*Given passage:*
——————————

Some good examples can be found in the following:

Burkina Faso

Tax-financed subsidies cover user fees for free primary and hospital care for these priority population groups at public health and some accredited private facilities.

Nigeria

The National Health Insurance Scheme (NHIS) and Tate health insurance schemes (SHISs pay providers capitation for primary care and fee-for-service for hospital care.

Uganda

PHC grants with allocation formulas based on catchment population attributes and administrative roles.

Kenya

The Ministry of Health (MoH) and County Departments of Health are testing new primary care networks as contracting units, in which the county hospital acts as the clinical and administrative hub for a geographically defined set of primary care providers, regardless of ownership type. The primary care networks aim to increase the focus on primary care and more integrated care.

Rwanda

Pyramid-shaped health system with Community Health Workers, Health Centres and Health Posts providing PHC.

MoH’s mandate is to locate Health Posts in every cell without a health centre (so that people do not have to walk more than 1hr or 5km to access care). A virtual clinic complements these (on Community Based Health Insurance (CBHI’s) provider network). Plan for capitation to increase PHC funding.

For more details, access strategic purchasing policy briefs here: https://sparc.africa/changing-the-conversation/a-theory-of-change-and-practical-steps/policy-briefs/

Ghana

The NHIS in Ghana covers the treatment of cervical and breast cancer. The scheme does not cover the other types of cancer. Some stakeholders have advocated that the treatment of non-communicable diseases which are not covered and other preventive health measures should be covered by the scheme. However, with the scheme financially overstretched, there have to be innovative mechanisms to draw in more resources to cover these expensive treatments.

There are calls for the NHIS to cover services rendered by the community health workers who support preventive and health promotion activities to curb the huge bills from these lifestyle-induced diseases. If we can prevent these non-communicable diseases, we can cut down the huge cost of care.

——————————

Records taken from a dataset:
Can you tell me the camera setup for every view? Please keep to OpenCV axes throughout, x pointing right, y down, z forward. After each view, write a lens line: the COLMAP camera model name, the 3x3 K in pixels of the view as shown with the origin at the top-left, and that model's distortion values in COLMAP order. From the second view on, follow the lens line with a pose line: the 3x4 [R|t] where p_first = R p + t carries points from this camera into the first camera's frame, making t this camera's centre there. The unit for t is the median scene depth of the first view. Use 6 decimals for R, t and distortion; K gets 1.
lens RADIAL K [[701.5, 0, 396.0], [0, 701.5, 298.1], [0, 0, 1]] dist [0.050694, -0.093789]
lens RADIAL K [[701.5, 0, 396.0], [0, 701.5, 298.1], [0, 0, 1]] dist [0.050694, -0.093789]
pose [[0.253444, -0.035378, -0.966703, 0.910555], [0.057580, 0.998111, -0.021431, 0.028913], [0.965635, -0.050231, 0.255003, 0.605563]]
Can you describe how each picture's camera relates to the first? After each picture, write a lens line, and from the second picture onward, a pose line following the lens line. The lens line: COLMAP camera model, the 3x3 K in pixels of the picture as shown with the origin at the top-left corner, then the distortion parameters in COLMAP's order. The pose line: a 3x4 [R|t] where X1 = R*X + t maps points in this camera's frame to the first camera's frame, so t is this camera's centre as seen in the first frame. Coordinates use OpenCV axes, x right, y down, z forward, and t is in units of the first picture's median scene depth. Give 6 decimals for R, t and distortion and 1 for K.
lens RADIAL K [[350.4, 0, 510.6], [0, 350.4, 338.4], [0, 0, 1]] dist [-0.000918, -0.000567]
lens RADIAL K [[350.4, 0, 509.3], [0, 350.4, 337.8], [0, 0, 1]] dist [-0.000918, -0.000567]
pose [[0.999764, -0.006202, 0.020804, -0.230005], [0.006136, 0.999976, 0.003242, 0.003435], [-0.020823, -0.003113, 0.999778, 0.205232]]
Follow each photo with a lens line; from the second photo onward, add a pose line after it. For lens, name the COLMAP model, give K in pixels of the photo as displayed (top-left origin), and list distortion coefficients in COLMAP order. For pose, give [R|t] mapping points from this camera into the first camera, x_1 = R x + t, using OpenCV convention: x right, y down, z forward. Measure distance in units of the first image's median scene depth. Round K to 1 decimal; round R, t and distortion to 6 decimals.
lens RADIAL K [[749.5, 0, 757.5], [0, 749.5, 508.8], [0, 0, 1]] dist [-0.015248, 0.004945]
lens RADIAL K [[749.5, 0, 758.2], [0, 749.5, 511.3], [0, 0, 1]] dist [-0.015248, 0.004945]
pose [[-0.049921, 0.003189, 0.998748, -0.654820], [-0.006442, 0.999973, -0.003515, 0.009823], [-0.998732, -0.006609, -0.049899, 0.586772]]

——————————

*Tasks to perform:*
1. List every country that appears as a heading in the passage on health purchasing arrangements in African countries.
2. Continue the passage on health purchasing arrangements in African countries from its last sentence.

*Expected results:*
1. Burkina Faso, Nigeria, Uganda, Kenya, Rwanda, Ghana

2.
Criteria stipulated in the National Health Insurance Regulations 2004, LI 1809:58 for identifying the core poor: A person shall not be classified as an indigent under a district scheme unless that person:

  • is unemployed and has no visible source of income; does not have a fixed place of residence according to standards determined by the DHIS;
  • does not live with a person who is employed and

who has a fixed place of residence;

  • does not have any identifiable consistent support from another person.

Grass root organizations and other stakeholders advocate for the benefits package, including conditions like cancers and clinical family planning methods. Family planning services were excluded as a covered benefit in the initial NHIS law, passed in 2003, but this law was revised in 2012 to include these services through advocacy. The NHIS is currently piloting its implementation in some districts to ascertain the scheme’s cost and the optimum payment mechanism to be used.

I think healthcare workers are demotivated by the lack of resources and availability of essential drugs, and these sentiments have been expressed in various publications. The issue of amenities comes to bear – lack of power, water, and bad road networks worsen the case.

Most health professionals and highly recommended health facilities are located in the south and urban areas. The government intends to provide more health facilities under the Agenda 111 initiative to provide district and regional hospitals.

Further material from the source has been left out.